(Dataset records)
##########

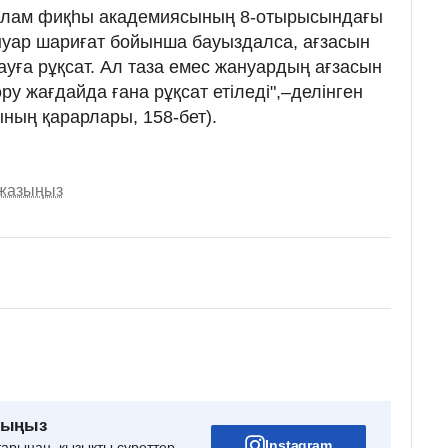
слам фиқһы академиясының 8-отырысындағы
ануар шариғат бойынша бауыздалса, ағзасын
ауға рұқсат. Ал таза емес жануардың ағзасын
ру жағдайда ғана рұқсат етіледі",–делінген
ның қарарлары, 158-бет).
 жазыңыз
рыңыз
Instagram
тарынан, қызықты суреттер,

##########

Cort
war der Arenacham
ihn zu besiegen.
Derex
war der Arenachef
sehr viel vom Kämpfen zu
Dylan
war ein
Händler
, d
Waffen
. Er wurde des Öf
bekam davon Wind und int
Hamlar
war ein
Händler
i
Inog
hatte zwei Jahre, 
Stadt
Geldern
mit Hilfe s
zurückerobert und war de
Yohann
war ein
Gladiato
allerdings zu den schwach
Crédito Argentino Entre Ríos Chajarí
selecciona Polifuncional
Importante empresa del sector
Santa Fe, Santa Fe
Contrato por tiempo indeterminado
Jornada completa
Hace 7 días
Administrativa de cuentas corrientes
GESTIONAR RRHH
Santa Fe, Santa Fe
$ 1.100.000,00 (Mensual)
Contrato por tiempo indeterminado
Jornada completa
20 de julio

##########

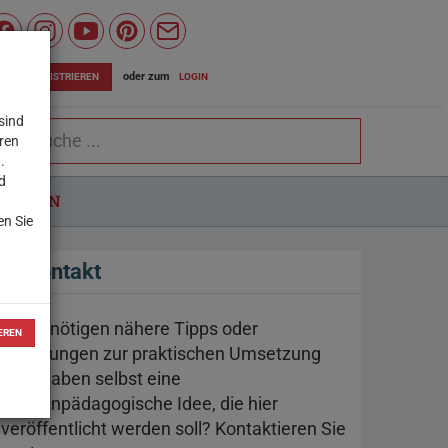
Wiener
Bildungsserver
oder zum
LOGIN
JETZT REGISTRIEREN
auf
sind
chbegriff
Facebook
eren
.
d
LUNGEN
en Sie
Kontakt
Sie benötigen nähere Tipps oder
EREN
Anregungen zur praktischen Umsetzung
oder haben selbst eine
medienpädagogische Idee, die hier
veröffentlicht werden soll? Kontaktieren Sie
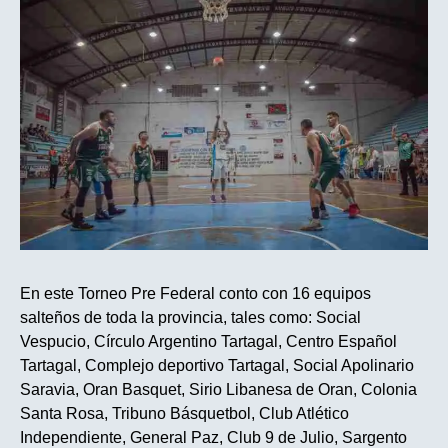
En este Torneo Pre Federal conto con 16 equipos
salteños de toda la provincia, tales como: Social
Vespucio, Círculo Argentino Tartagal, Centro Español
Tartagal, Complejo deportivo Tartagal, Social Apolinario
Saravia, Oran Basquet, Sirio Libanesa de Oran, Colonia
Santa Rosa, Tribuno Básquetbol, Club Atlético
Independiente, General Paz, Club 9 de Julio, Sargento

##########

Would you copy, word for word, only the lines above from the one containing "JETZT REGISTRIEREN" through the one containing "Independiente, General Paz, Club", both included, and please leave out the pictures?

JETZT REGISTRIEREN
auf
sind
chbegriff
Facebook
eren
.
d
LUNGEN
en Sie
Kontakt
Sie benötigen nähere Tipps oder
EREN
Anregungen zur praktischen Umsetzung
oder haben selbst eine
medienpädagogische Idee, die hier
veröffentlicht werden soll? Kontaktieren Sie
En este Torneo Pre Federal conto con 16 equipos
salteños de toda la provincia, tales como: Social
Vespucio, Círculo Argentino Tartagal, Centro Español
Tartagal, Complejo deportivo Tartagal, Social Apolinario
Saravia, Oran Basquet, Sirio Libanesa de Oran, Colonia
Santa Rosa, Tribuno Básquetbol, Club Atlético
Independiente, General Paz, Club 9 de Julio, Sargento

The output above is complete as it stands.